Despite creating an account eight months ago in Kaggle, I’ve yet to get in on the fun over there. So I found one dataset that isn’t too difficult-looking and explored it using Python. The Nobel Laureates dataset was scraped from the Nobel Prize website and includes data from 1901 to present. Initially, I was only interested in the chemistry category, but I went ahead and looked at the whole data. The file available was a csv file so it wasn’t very hard loading it using Python using the Jupyter Notebook.

There were 969 entires giving information on the year of award, category, motivation, prize share, full name, birth date, birth city, birth country, organization country, death date and death country, among others. Some questions I had were what were the categories (as I didn’t really know what they were), what is the distribution of sex among the laureates, what is the distribution of awards by country and at what is the usual age when laureates get the awards.
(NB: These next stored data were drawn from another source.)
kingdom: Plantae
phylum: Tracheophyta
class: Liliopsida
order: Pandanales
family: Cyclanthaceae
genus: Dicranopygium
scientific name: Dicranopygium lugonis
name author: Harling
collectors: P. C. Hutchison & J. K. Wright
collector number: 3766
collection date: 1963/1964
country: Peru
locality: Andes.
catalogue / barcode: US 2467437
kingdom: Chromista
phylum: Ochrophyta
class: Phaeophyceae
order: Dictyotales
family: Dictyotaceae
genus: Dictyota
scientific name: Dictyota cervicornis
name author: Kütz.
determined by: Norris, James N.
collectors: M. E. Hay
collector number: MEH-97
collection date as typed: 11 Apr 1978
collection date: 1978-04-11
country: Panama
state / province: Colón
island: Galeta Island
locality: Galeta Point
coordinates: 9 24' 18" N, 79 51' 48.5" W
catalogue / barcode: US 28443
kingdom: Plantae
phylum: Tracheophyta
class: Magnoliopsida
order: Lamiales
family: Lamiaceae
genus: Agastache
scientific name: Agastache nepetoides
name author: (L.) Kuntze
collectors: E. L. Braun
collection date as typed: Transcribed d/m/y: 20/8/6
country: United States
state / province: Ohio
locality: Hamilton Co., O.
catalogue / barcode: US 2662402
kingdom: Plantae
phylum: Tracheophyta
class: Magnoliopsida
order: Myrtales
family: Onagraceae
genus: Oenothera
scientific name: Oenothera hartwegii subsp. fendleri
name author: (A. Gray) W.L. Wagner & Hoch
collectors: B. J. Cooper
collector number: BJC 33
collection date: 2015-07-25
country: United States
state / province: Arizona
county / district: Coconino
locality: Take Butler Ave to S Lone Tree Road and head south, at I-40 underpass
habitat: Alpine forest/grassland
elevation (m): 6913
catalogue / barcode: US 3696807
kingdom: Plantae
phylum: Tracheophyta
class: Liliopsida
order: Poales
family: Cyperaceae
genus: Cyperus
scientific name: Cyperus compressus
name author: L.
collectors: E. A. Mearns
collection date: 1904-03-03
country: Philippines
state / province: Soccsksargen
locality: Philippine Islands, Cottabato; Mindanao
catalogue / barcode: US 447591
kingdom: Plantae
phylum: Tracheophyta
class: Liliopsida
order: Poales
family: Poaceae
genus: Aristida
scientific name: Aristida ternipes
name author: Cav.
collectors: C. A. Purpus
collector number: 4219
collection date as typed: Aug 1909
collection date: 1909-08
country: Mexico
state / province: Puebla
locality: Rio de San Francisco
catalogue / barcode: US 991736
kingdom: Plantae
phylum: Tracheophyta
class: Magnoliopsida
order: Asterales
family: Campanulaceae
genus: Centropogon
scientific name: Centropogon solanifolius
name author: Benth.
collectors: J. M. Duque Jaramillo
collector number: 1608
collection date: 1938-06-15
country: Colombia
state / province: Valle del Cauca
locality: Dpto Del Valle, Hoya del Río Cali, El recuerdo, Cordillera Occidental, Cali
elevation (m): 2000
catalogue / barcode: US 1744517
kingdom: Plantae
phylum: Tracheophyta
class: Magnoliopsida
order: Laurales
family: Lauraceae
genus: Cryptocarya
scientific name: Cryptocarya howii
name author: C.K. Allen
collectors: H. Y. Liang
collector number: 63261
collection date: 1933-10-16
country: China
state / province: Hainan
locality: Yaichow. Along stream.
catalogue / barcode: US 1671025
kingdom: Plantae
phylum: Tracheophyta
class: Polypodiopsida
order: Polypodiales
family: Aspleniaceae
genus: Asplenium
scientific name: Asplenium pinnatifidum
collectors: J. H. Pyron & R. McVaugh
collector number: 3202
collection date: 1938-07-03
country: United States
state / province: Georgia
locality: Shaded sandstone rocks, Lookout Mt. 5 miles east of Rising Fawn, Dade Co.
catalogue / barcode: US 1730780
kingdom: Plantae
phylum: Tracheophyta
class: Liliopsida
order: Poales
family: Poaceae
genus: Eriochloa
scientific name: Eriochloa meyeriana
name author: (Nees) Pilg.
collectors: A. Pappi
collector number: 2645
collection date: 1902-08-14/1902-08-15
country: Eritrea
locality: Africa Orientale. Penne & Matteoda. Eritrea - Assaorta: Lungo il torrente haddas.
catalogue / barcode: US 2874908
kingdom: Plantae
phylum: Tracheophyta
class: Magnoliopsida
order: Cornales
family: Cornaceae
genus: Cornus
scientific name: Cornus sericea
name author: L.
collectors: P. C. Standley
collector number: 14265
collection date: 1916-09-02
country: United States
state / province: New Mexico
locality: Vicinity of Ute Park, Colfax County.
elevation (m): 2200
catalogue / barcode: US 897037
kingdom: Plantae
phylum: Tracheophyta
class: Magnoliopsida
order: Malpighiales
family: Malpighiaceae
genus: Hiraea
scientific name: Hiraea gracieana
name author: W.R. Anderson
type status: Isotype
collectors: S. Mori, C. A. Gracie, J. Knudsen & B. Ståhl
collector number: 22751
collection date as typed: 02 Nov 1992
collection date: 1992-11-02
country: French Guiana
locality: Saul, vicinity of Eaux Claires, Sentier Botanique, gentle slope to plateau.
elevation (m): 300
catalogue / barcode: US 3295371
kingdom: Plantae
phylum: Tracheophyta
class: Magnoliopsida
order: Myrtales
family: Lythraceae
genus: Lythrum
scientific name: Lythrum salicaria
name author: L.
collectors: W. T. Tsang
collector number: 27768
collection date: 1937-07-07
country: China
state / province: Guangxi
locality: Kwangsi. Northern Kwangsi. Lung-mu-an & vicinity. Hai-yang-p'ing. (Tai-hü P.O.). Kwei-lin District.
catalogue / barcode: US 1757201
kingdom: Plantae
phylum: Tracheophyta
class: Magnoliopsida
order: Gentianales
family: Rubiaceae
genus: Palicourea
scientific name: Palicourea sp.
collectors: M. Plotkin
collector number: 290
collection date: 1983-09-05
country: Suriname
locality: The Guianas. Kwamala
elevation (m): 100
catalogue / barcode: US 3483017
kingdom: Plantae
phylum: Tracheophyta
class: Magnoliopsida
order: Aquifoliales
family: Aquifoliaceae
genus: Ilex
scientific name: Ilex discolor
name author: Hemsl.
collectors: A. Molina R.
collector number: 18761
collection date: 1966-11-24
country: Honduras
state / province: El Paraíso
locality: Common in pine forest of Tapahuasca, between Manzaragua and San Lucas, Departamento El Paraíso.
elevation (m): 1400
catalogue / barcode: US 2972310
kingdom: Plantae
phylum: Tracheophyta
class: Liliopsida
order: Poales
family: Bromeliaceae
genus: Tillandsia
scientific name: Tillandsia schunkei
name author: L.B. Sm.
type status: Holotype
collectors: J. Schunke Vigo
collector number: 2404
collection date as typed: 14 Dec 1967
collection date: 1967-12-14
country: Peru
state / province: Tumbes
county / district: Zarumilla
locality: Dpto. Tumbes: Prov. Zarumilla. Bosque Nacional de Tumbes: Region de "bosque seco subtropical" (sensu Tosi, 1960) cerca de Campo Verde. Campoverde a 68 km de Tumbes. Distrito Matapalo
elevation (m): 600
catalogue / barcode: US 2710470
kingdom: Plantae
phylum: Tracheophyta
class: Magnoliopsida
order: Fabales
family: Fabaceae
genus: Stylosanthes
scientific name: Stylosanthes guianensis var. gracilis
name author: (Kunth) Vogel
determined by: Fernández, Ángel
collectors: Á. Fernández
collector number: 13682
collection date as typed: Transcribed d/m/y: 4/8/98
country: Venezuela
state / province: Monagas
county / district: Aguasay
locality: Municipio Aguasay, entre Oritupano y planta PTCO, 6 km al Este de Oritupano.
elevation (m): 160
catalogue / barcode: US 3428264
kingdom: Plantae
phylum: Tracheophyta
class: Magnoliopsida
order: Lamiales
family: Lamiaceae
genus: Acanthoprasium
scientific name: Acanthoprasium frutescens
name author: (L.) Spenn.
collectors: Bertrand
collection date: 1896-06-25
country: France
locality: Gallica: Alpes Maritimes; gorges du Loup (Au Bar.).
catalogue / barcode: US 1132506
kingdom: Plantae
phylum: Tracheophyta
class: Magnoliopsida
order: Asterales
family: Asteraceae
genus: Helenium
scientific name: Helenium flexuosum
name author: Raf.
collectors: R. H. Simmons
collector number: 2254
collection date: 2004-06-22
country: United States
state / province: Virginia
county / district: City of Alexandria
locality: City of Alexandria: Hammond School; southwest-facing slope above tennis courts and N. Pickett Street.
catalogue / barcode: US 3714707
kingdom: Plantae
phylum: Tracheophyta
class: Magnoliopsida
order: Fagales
I obtained the following plots using seaborn and matplotlib.

There are six categories with the most awards given in medicine.

If you’re a man, there’s a high chance you are a nobel laureate.

Most of the Nobel laureates are from the US.

Update: This plot excludes numbers from Literature Nobel laureates since the data does not include their organization countries. By comparison, here is a plot of Nobel laureates by country of birth (top 25 only):

The US dominates in all categories.

Update: The categories above does not include “Literature”, which is weird. After looking at the pandas DataFrame I created, I found that there are missing values under “Organization Country” for “Literature” as category. I have no idea why, but maybe this is because of some political reasons. It is probably better to look at “Birth Country” instead of “Organization Country”.

Here is the plot of all countries that bore Nobel laureates in all categories, however.

Most of the Nobel laureates are aged around 60 years old.

And finally, since I am a chemist, I decided to look at the most frequently used words in the motivations for awarding the Nobel in Chemistry. The wordcloud below shows this.

In conclusion, one has a high chance of getting a Nobel Prize if one is a male, works in medicine, around 60 years old, and resides in the United States.